> **Provided passage**:
We were greatly encouraged to get a letter (finally) from Purbeck District Council Planning Department in reply to a letter we wrote to them in November 1996.

Planning permission required for red posts - Trust give 14 days to apply

In their reply, they stated that they had inspected the marker posts erected by the National Trust and determined that planning permission was required, and that the Trust had been given fourteen days to apply for it, in default of which the matter would be referred to the Planning Committee for enforcement action, i.e., to make an order for the posts to be removed.

Recommendation to enforce planning watered down to 'no further action'

We were therefore hopeful that at the very least the Trust would be hauled over the coals, our best case scenario being of course that the Council would order all the posts removed. However, by the time the matter reached the Planning Committee at the end of May, the planning officer had "had a meeting" with Property Manager Julian Homer and the recommendation had been watered down to no further action.

> **Extracted records**:
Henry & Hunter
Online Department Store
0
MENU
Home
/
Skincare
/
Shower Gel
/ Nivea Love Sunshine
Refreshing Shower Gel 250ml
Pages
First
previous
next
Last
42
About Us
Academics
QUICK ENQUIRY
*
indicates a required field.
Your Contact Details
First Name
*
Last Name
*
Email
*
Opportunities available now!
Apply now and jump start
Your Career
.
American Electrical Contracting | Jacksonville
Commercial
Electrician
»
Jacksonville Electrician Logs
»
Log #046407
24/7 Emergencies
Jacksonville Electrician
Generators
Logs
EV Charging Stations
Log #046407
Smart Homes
--
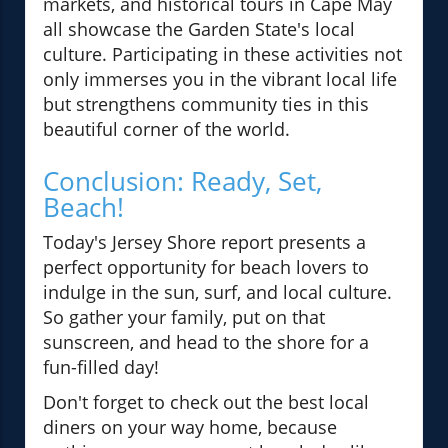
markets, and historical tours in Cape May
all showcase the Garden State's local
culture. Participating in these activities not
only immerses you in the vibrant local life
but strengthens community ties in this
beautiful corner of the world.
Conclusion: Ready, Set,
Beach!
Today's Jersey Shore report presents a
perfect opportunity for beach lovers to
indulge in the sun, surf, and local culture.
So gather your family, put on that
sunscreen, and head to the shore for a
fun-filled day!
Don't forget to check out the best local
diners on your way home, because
--
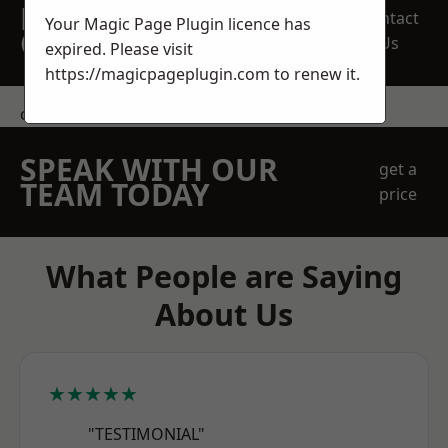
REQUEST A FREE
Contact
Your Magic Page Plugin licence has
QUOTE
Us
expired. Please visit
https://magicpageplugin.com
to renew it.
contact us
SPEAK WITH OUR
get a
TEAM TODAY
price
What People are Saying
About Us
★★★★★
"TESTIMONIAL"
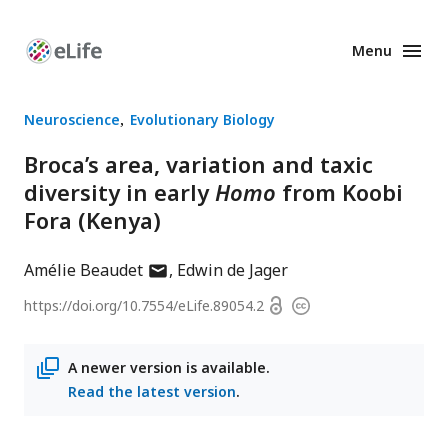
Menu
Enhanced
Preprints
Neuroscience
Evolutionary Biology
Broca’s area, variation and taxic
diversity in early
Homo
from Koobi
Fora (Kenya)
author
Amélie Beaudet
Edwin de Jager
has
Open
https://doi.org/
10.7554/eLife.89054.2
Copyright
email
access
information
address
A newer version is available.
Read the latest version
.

> **Exercises**:
1. Please reproduce the marker posts passage between "In their reply, they" and "to be removed.", inclusive.
2. Name every organization or official body mentioned in the marker posts passage.

> **Activity answers**:
1.
In their reply, they stated that they had inspected the marker posts erected by the National Trust and determined that planning permission was required, and that the Trust had been given fourteen days to apply for it, in default of which the matter would be referred to the Planning Committee for enforcement action, i.e., to make an order for the posts to be removed.

2.
Purbeck District Council Planning Department
National Trust
Planning Committee